In this project, Gorham and Laughlin looked at crystallization from new perspectives and applied concepts of topology, a field in mathematical physics concerned with the properties of materials that remain unaffected by deformations such as stretching, bending, and twisting, but not cutting or gluing. Topology is crucial in discerning the characteristics of defects in materials. The particular crystals they focused on are known as topologically close-packed structures (also known as Frank-Kasper systems), which require the presence of permanent structural topological defects in order to exist in the solid state.

The topological order of phase transitions has become a popular topic in physics and materials science since John Kosterlitz and David Thouless earned a Nobel Prize in 2016 for their description of topological superfluidity—a quantum phenomenon in which a fluid has zero viscosity and flows without losing kinetic energy. They described a novel phase transition to the superfluid state, in one- and two-dimensional systems, by considering a binding mechanism that applies to topological defects. Gorham and Laughlin have built on the Kosterlitz and Thouless description and have generalized its concepts to approach a unified description of crystallization and glass formation.

By moving to quaternions, we were able to make so many analogies with the physics of complex ordered systems in two- and one-dimensions that have provided breakthroughs in topological materials over the last half century.

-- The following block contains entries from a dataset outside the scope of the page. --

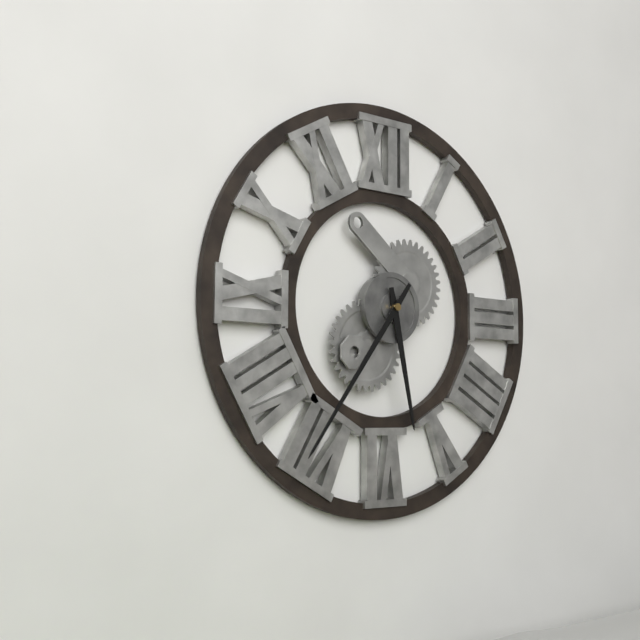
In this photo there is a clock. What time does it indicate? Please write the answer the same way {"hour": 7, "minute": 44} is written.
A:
{"hour": 5, "minute": 36}
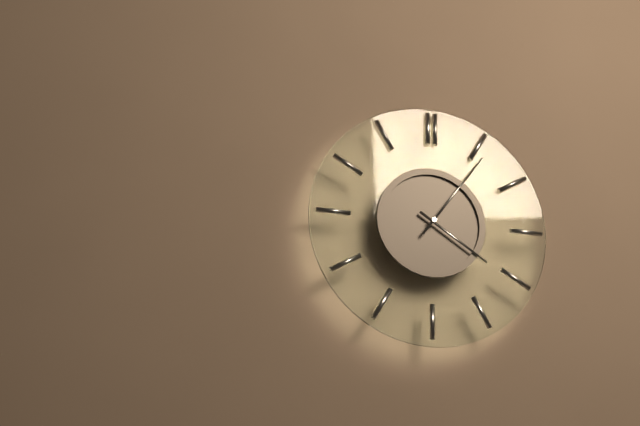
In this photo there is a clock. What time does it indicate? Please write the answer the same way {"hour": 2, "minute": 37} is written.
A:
{"hour": 4, "minute": 6}
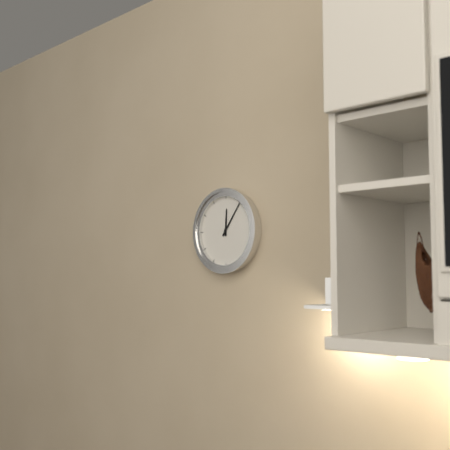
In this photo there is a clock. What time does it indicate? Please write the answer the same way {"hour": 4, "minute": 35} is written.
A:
{"hour": 12, "minute": 6}
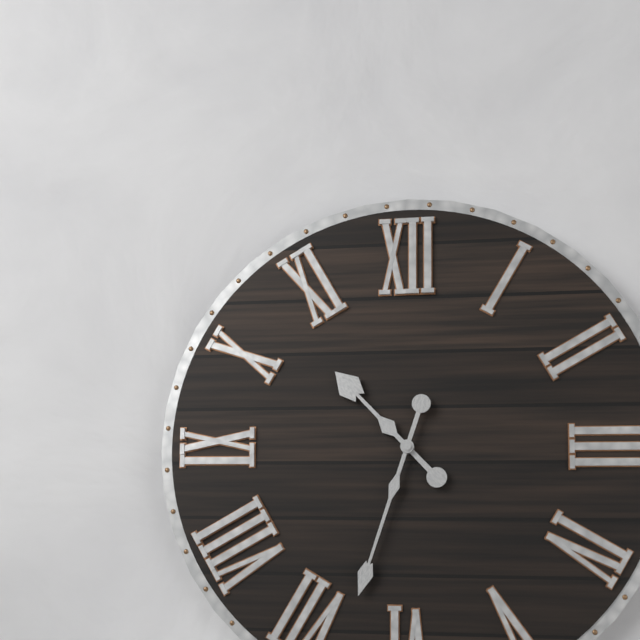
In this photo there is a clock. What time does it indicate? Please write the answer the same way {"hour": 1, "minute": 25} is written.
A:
{"hour": 10, "minute": 33}
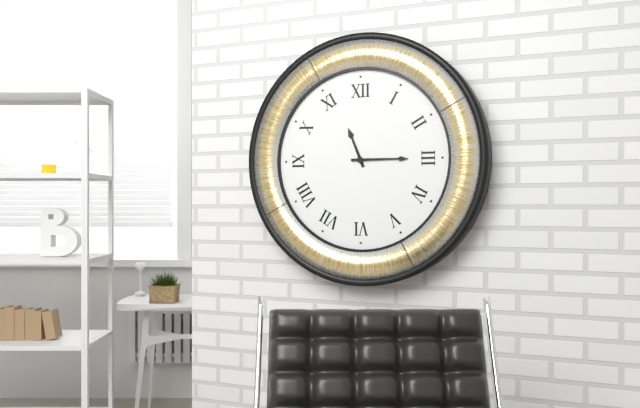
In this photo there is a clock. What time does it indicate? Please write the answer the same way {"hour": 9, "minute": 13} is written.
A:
{"hour": 11, "minute": 15}
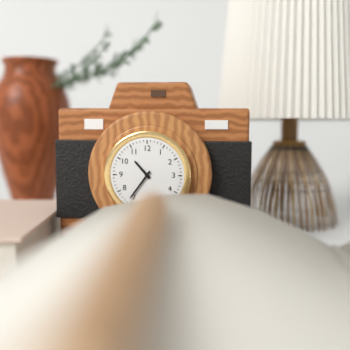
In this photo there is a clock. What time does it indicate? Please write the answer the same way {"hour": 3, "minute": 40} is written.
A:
{"hour": 10, "minute": 36}
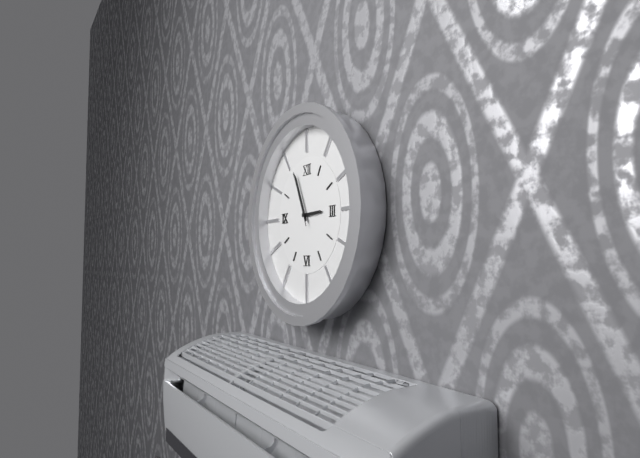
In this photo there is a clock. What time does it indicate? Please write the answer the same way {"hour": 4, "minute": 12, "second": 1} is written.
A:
{"hour": 2, "minute": 56, "second": 56}
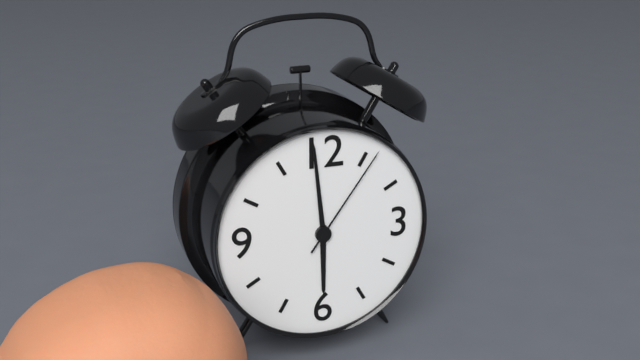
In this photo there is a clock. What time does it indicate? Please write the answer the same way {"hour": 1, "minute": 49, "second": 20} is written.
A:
{"hour": 5, "minute": 59, "second": 6}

Caroline Gorham, Postdoctoral research fellow, MSE

This new framework puts crystallization in four-dimensional space. In particular, they have applied a quaternion order parameter—a higher-dimensional complex number system—to describe the orientational order that develops upon crystallization and glass formation. This works because quaternions, which form a four-dimensional vector space, are useful in representing rotations in three-dimensions, which form the basis for orientational order in three-dimensional solid states.

“This is the first time that anyone has provided a full ordering field theory to the solid state by applying a quaternion order parameter,” said Gorham. “By moving to quaternions, which are four-dimensional, we were able to make so many analogies with the physics of complex ordered systems in two- and one-dimensions that have provided breakthroughs in topological materials over the last half century.”

One of the four number systems of modern algebra, quaternion numbers exist in a system with three axes over the real number line, supporting rotations of three-dimensional objects, like solid states. Think imaginary numbers, but a level more complex. Though common in fields such as computer science, aviation, and graphic design, this application of quaternions to solidification processes is novel. Like the topological ordering of superfluids in one- and two-dimensions, Gorham and Laughlin make use of topological ordering of quaternion ordered systems in three- and four-dimensions to describe crystallization.

“We’re having to reach upwards in dimensionality,” said Gorham. “It’s quite a challenge because we live in a three-dimensional universe and we’re trying to understand solid states when identified with four-dimensional quaternion numbers.”

With the transition to quaternions, they are generalizing physics to ultimately understand the different types of solid states. This particular paper on crystallization making use of a quaternion order parameter is just one part of an ongoing series of articles by Gorham and Laughlin, which can be found at Gorham’s website.